Today marks the 150th anniversary of the birth of one of America’s great entrepreneurs and the founder of General Motors, William Durant.
Durant gained famed as the founder of GM, a multi-brand holding company with different lines of cars designed to appeal to consumers of varying economic means.
Durant was the grandson of a former governor of Michigan and his chief interest was business. Instead of attending college he choose to go to work in his grandfather’s lumber business, one of the largest of the many large lumber mills in Flint, Mich, according to Arthur Pound’s book The Turning Wheel: The Story of General Motors Through Twenty-Five Years, 1908-1933.
He then branched out by opening his own insurance agency before he was 21.
“That suited him, because insurance was something you could go out and sell,” Pound writes. “No waiting around for customers to come to you, as in the store. An almost feverish activity possessed him. ‘Billy’ Durant above everything needed action. While possessed of a notable faculty for remaining calm in the midst of alarms, he seemed to require dramatic tension in business. Yet he had also the power of concentrating intently on work.”

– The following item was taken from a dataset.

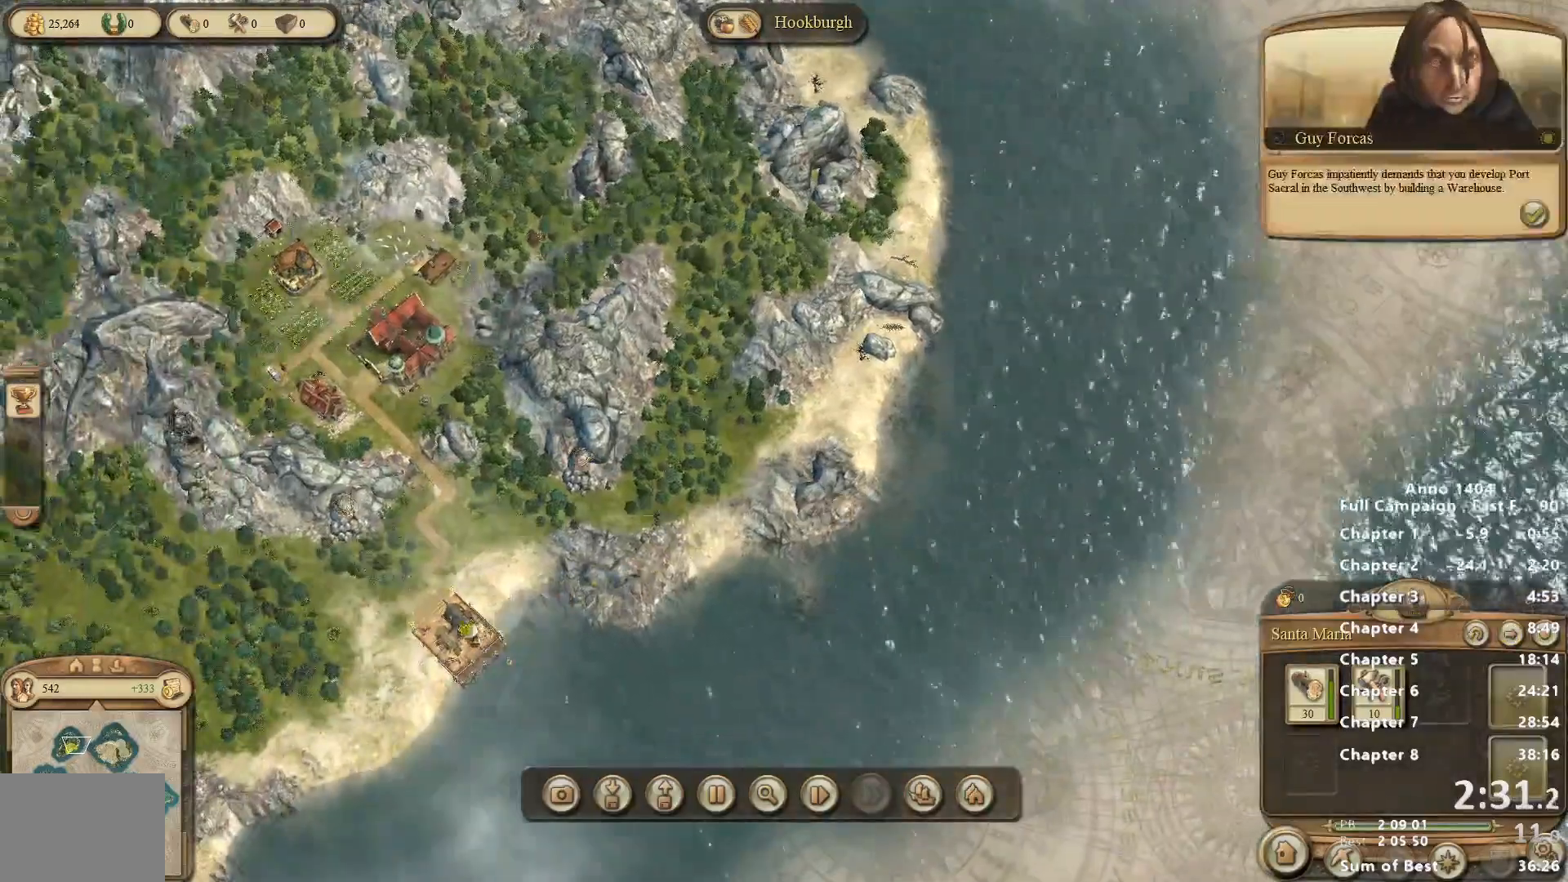
{"keys": [], "mouse": [], "events": [[33, "mouse_right", "up"], [367, "mouse_left", "down"], [417, "mouse_left", "up"]]}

He later paid $50 for the patent rights for a road cart and proceeded to contract with a manufacturer to produce the carts for $8 apiece. He then sold the carts for $12.50 each. With an annual production of 50,000, Durant was a millionaire before he was 40, Pound writes.
By the early years of the 20th century, Durant had turned his attention to motor vehicles. After putting a fledgling Buick through a series of rigorous tests, he invested in the company in 1904.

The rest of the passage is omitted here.